My goal here is to collect amphipods, specifically from the genera ParaphronimaCystisoma, StreetsiaLanceola, and Scypholanceola. Each of those hyperiids has a distinct eye type. I am interested in studying how their vision works and how their visual world is represented in the brain. This is my first ever cruise in my life. Being able to see those animals onsite with ROV Doc Ricketts is like wearing a microscope in the deep sea, a wholly new and unbelievable experience.

MBARI Collaborator and Smithsonian National Museum of Natural History Research Zoologist Karen Osborn

Gossamer worms are common, mesmerizingly beautiful, segmented worms found only in the midwater. While the distinctive, paired-down features of the group make them easy to identify as tomopterids, telling one species from another was nearly impossible… until now. After almost 10 years of collecting, observing, and sequencing, we can now distinguish with confidence the 18 species found in the waters of Monterey Canyon.

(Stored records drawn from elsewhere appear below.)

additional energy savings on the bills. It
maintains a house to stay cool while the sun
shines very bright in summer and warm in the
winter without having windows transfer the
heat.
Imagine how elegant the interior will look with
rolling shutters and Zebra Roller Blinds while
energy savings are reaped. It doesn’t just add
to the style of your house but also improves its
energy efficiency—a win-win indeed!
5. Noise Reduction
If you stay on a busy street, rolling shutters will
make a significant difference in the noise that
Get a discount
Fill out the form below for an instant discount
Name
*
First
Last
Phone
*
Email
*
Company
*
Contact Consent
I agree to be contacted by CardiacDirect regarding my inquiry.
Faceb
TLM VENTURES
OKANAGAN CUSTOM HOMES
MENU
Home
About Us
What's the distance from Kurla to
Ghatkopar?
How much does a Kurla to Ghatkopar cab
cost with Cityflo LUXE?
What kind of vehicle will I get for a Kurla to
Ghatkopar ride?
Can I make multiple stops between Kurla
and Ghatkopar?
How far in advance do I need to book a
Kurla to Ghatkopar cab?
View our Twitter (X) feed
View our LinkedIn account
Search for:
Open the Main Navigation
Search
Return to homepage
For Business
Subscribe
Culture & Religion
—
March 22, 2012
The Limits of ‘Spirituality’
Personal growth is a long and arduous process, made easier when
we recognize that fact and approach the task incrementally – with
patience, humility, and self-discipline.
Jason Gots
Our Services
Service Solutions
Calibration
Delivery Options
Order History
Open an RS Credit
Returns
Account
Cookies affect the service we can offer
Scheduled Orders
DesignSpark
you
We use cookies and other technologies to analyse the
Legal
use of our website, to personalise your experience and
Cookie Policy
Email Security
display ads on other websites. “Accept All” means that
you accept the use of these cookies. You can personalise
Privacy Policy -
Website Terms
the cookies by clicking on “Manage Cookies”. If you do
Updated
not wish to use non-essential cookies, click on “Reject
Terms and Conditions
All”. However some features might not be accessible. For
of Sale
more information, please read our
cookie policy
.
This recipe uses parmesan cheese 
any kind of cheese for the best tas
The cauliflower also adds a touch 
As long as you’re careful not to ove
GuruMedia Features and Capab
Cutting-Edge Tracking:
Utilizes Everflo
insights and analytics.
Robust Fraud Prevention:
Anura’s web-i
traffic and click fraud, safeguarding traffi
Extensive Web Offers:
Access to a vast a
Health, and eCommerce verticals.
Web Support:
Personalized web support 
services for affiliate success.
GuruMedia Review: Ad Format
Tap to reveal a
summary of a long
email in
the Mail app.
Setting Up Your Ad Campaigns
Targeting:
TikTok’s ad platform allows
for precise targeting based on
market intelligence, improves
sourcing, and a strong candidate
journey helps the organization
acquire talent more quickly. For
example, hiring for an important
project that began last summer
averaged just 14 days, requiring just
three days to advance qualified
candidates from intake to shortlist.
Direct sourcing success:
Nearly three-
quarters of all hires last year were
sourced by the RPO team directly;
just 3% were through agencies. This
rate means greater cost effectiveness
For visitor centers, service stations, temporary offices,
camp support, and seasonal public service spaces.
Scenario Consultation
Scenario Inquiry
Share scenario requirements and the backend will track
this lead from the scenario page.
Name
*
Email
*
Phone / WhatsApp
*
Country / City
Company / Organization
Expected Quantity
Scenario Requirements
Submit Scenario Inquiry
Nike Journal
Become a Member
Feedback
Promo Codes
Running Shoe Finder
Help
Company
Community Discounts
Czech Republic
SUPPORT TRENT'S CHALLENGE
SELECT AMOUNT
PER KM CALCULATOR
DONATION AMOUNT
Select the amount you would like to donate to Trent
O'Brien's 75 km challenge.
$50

In the first four days of this expedition we collected eight different species of which several are undescribed (i.e., new to science).

Updates from researchers on the R/V Western Flyer:

Thursday, August 9, 2018
Senior Research Technician Kyra Schlining

Our mission today was to fill and deploy the MRS at our deep mooring site (2,800 meters). Locating target animals is a challenge at this food-limited depth, but as the ROV flew closer to the seafloor we were able to successfully fill the chambers with a mysid shrimp, an eelpout, and several snailfishes. Respiration rates will be measured in the field over the next 48 hours, then we will bring the module back up to the surface to get weights and measurements of the animals.

On the way back to the surface we collected several deep-sea amphipods using the suction sampler for our collaborators who are studying their vision systems. This group of animals has wide variation in eye morphology.